**Tarefa proposta 1**
De acordo com o texto sobre o Homo Sapiens, o que ele foi obrigado a desenvolver para caçar e se proteger?
**Tarefa proposta 2**
Dê continuidade ao texto sobre o Homo Sapiens a partir da última frase apresentada.

Assim como nós, homens modernos, o Homo Sapiens tinha o pior sistema de defesa, ou seja, não sentia cheiro a médias distâncias, não enxergava na ausência da luz e não tinha um sistema auditivo bem desenvolvido. De tal modo foi obrigado a desenvolver armas para caçar e se proteger, o que resultou no desenvolvimento da inteligência acima da média de outros animais.

Com o passar do tempo, o Homo Sapiens estabeleceu território e defesas, passando, assim, de pequenos grupos de 4 a 5 elementos a tribos e, por conseguinte, a povos.

Até esta fase a alimentação ainda era carne de caça (animais herbívoros), mas o homem (agora já desenvolvido) resolveu agregar territórios aos seus domínios e assim começaram as guerras.

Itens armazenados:
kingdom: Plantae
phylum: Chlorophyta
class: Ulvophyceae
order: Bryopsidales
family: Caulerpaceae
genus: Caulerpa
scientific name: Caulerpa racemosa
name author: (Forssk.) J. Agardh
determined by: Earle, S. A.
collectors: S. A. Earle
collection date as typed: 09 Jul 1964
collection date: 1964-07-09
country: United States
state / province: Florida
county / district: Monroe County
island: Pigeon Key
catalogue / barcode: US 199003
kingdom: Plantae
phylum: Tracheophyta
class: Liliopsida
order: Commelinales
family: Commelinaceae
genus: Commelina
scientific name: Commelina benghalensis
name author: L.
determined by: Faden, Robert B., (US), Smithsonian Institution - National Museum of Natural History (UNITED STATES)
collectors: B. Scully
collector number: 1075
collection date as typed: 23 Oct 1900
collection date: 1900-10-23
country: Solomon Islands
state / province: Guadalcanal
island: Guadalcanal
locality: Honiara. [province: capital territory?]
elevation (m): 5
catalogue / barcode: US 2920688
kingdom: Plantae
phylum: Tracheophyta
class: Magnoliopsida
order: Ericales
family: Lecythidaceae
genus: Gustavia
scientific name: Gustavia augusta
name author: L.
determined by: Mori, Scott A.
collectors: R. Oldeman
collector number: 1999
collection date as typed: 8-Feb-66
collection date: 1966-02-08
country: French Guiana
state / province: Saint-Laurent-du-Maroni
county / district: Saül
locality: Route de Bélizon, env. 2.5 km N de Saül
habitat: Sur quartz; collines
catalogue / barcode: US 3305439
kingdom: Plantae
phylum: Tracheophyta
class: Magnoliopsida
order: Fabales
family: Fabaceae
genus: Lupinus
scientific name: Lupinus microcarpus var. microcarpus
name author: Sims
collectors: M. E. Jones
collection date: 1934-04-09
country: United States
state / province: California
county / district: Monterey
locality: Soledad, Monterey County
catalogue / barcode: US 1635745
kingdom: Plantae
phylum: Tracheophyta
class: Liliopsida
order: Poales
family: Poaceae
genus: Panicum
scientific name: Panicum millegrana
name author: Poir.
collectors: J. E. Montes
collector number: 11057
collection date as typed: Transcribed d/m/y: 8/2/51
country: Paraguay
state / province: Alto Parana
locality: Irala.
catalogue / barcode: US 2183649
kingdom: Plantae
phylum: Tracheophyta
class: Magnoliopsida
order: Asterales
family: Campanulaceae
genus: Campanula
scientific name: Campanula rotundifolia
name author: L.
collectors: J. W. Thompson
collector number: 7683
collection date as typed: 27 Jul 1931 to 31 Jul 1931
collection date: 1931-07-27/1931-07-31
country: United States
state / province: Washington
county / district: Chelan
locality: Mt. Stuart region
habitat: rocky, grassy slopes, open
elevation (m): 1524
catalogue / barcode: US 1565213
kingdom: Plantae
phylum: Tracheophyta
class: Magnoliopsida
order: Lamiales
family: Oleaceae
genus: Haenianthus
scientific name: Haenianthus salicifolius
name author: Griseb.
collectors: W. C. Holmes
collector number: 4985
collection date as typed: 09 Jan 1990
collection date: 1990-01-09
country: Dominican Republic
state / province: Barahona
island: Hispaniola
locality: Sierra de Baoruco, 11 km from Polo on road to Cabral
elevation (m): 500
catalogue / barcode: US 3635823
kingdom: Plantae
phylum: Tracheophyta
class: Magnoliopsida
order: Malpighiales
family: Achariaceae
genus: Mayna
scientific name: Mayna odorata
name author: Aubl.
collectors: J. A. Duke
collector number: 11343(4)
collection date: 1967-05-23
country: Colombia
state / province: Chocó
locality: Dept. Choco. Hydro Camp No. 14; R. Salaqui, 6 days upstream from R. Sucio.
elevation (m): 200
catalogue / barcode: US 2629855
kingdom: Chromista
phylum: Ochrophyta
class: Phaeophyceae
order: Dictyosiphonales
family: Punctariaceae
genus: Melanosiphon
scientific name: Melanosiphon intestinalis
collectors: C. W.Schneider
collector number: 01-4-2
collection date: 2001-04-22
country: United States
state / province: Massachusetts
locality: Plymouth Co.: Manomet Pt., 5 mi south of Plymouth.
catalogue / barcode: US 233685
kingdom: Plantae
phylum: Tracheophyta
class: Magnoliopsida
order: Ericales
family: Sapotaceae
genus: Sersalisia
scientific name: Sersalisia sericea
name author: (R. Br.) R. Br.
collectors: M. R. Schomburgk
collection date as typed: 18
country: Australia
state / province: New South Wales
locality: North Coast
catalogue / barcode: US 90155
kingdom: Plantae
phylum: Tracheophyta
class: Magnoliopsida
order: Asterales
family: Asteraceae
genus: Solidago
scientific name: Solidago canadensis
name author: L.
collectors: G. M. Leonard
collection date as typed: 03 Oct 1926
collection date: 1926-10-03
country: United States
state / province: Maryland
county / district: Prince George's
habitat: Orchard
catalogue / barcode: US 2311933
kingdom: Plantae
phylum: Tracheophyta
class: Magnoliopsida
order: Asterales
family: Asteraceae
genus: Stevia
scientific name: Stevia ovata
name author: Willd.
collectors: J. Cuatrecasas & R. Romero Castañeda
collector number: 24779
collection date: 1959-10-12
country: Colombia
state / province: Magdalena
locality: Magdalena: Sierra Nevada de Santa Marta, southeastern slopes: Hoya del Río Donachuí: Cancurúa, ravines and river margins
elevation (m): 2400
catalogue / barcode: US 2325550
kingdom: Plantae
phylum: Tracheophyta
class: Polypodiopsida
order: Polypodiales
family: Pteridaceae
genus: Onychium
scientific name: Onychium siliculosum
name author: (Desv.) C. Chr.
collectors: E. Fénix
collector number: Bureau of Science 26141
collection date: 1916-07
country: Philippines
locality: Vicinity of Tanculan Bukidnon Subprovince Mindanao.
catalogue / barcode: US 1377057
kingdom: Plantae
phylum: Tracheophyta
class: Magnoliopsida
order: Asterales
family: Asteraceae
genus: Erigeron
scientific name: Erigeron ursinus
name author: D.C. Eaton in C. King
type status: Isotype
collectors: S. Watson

**Resultado obtido 1**
Armas.

**Resultado obtido 2**
Na Idade do Ferro, o homem guerreava com armas metálicas que pesavam em torno de 10 kg. As lutas duravam meses, até anos durante, mas era uma operação diurna, pois à noite os exércitos se recolhiam para descansar e se alimentar. Mas quem foi caçar para alimentar o exército? A caça era abundante noslocais de guerra? Com o barulho das guerras os animais fugiam, portanto caça não era o alimento.

O que comiam os exércitos? O que havia em abundância nos campos de batalha: vegetais. Os exércitos comiam raízes, folhas, frutos, sementes e caules dos vegetais que estavam nos campos próximos. A partir daí, os vegetais entraram na nossa alimentação.

Com o passar dos anos veio a industrialização, a era das máquinas, do trabalho operário, mas principalmente trabalho braçal e mal remunerado. Novamente: o que vai servir de alimento para esta população? O mais barato dos alimentos, os vegetais.

Os vegetais geram energia, mas também geram formação de gordura. Na guerra, assim como no trabalho braçal, o gasto energético do organismo é alto, o que faz com que a gordura formada seja consumida.

A proteína vinda dos animais, devido ao preço elevado, passou a ser ingerida em menores quantidades.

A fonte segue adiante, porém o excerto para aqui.